What to do: Turn each line of the rows below into one string in a JSON list, skipping blank lines. Leave the picture out of the answer.

§

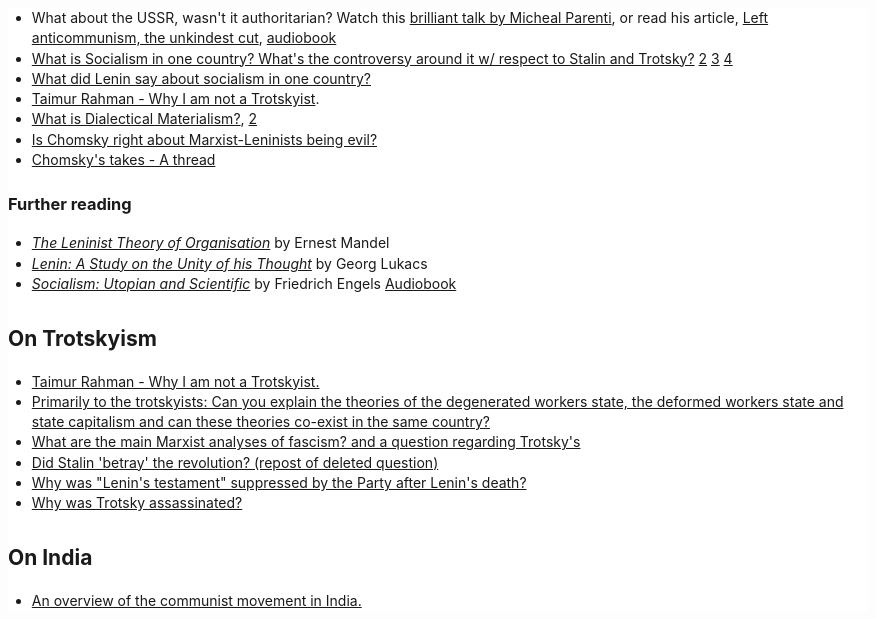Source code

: - What about the USSR, wasn't it authoritarian? Watch this [brilliant talk by Micheal Parenti](https://www.youtube.com/watch?v=z7WmYEoNtPY&feature=youtu.be), or read his article, [Left anticommunism, the unkindest cut](http://www.greanvillepost.com/2015/05/23/left-anticommunism-the-unkindest-cut/), [audiobook](https://www.youtube.com/watch?v=51KSe96VCuI)
- [What is Socialism in one country? What's the controversy around it w/ respect to Stalin and Trotsky?](https://www.reddit.com/r/communism101/comments/dsj2wv/was_lenin_in_favour_of_socialism_in_one_country/) [2](https://www.reddit.com/r/communism101/comments/7mwac2/how_do_trotskyists_or_trotsky_himself_respond_to/) [3](https://www.reddit.com/r/communism101/comments/774lmt/can_someone_eli5_the_differences_between_stalins/) [4](https://www.reddit.com/r/communism101/comments/4yhc4y/socialism_in_one_country_please_assist_me_in_the/)
- [What did Lenin say about socialism in one country?](https://espressostalinist.com/2012/03/11/lenin-on-socialism-in-one-country-2/)
- [Taimur Rahman - Why I am not a Trotskyist](https://www.youtube.com/watch?v=QQ9O5UPqcOE).
- [What is Dialectical Materialism?](https://www.reddit.com/r/Socialism_101/comments/e6iyt3/can_someone_explain_the_concept_of_dialectical/f9r4iep/), [2](https://dashthered.medium.com/marxism-for-normal-people-dialectical-materialism-deb5034685a4)
- [Is Chomsky right about Marxist-Leninists being evil?](https://www.reddit.com/r/socialism/comments/4394rt/how_do_you_guys_feel_about_chomskys_views_on/czgj95w/)
- [Chomsky's takes - A thread](https://mobile.twitter.com/RodericDay/status/1245340127968333829?s=20)

### Further reading

- [*The Leninist Theory of Organisation*](http://www.marxists.org/archive/mandel/196x/leninism/index.htm) by Ernest Mandel
- [*Lenin: A Study on the Unity of his Thought*](http://www.marxists.org/archive/lukacs/works/1924/lenin/) by Georg Lukacs
- [*Socialism: Utopian and Scientific*](https://www.marxists.org/archive/marx/works/1880/soc-utop/) by Friedrich Engels [Audiobook](https://www.youtube.com/playlist?list=PL0-IkmzWbjobt3oC7Mhq9kHWVbBKRtyg8)

## On Trotskyism

- [Taimur Rahman - Why I am not a Trotskyist.](https://www.youtube.com/watch?v=QQ9O5UPqcOE)
- [Primarily to the trotskyists: Can you explain the theories of the degenerated workers state, the deformed workers state and state capitalism and can these theories co-exist in the same country?](http://www.reddit.com/r/communism101/comments/2x5m39/primarily_to_the_trotskyists_can_you_explain_the/)
- [What are the main Marxist analyses of fascism? and a question regarding Trotsky's](http://www.reddit.com/r/communism101/comments/2p7ozi/what_are_the_main_marxist_analyses_of_fascism_and/)
- [Did Stalin 'betray' the revolution? (repost of deleted question)](http://www.reddit.com/r/communism101/comments/1dp6qw/did_stalin_betray_the_revolution_repost_of/)
- [Why was "Lenin's testament" suppressed by the Party after Lenin's death?](http://www.reddit.com/r/communism101/comments/2lfc5f/why_was_lenins_testament_suppressed_by_the_party/)
- [Why was Trotsky assassinated?](https://internationalstalinsociety.wordpress.com/trotsky-the-anti-communist/)

## On India

- [An overview of the communist movement in India.](https://www.thetricontinental.org/dossier-32-communist-movement-in-india/)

§

Final answer:
[
  "Source code",
  ": - What about the USSR, wasn't it authoritarian? Watch this [brilliant talk by Micheal Parenti](https://www.youtube.com/watch?v=z7WmYEoNtPY&feature=youtu.be), or read his article, [Left anticommunism, the unkindest cut](http://www.greanvillepost.com/2015/05/23/left-anticommunism-the-unkindest-cut/), [audiobook](https://www.youtube.com/watch?v=51KSe96VCuI)",
  "- [What is Socialism in one country? What's the controversy around it w/ respect to Stalin and Trotsky?](https://www.reddit.com/r/communism101/comments/dsj2wv/was_lenin_in_favour_of_socialism_in_one_country/) [2](https://www.reddit.com/r/communism101/comments/7mwac2/how_do_trotskyists_or_trotsky_himself_respond_to/) [3](https://www.reddit.com/r/communism101/comments/774lmt/can_someone_eli5_the_differences_between_stalins/) [4](https://www.reddit.com/r/communism101/comments/4yhc4y/socialism_in_one_country_please_assist_me_in_the/)",
  "- [What did Lenin say about socialism in one country?](https://espressostalinist.com/2012/03/11/lenin-on-socialism-in-one-country-2/)",
  "- [Taimur Rahman - Why I am not a Trotskyist](https://www.youtube.com/watch?v=QQ9O5UPqcOE).",
  "- [What is Dialectical Materialism?](https://www.reddit.com/r/Socialism_101/comments/e6iyt3/can_someone_explain_the_concept_of_dialectical/f9r4iep/), [2](https://dashthered.medium.com/marxism-for-normal-people-dialectical-materialism-deb5034685a4)",
  "- [Is Chomsky right about Marxist-Leninists being evil?](https://www.reddit.com/r/socialism/comments/4394rt/how_do_you_guys_feel_about_chomskys_views_on/czgj95w/)",
  "- [Chomsky's takes - A thread](https://mobile.twitter.com/RodericDay/status/1245340127968333829?s=20)",
  "### Further reading",
  "- [*The Leninist Theory of Organisation*](http://www.marxists.org/archive/mandel/196x/leninism/index.htm) by Ernest Mandel",
  "- [*Lenin: A Study on the Unity of his Thought*](http://www.marxists.org/archive/lukacs/works/1924/lenin/) by Georg Lukacs",
  "- [*Socialism: Utopian and Scientific*](https://www.marxists.org/archive/marx/works/1880/soc-utop/) by Friedrich Engels [Audiobook](https://www.youtube.com/playlist?list=PL0-IkmzWbjobt3oC7Mhq9kHWVbBKRtyg8)",
  "## On Trotskyism",
  "- [Taimur Rahman - Why I am not a Trotskyist.](https://www.youtube.com/watch?v=QQ9O5UPqcOE)",
  "- [Primarily to the trotskyists: Can you explain the theories of the degenerated workers state, the deformed workers state and state capitalism and can these theories co-exist in the same country?](http://www.reddit.com/r/communism101/comments/2x5m39/primarily_to_the_trotskyists_can_you_explain_the/)",
  "- [What are the main Marxist analyses of fascism? and a question regarding Trotsky's](http://www.reddit.com/r/communism101/comments/2p7ozi/what_are_the_main_marxist_analyses_of_fascism_and/)",
  "- [Did Stalin 'betray' the revolution? (repost of deleted question)](http://www.reddit.com/r/communism101/comments/1dp6qw/did_stalin_betray_the_revolution_repost_of/)",
  "- [Why was \"Lenin's testament\" suppressed by the Party after Lenin's death?](http://www.reddit.com/r/communism101/comments/2lfc5f/why_was_lenins_testament_suppressed_by_the_party/)",
  "- [Why was Trotsky assassinated?](https://internationalstalinsociety.wordpress.com/trotsky-the-anti-communist/)",
  "## On India",
  "- [An overview of the communist movement in India.](https://www.thetricontinental.org/dossier-32-communist-movement-in-india/)"
]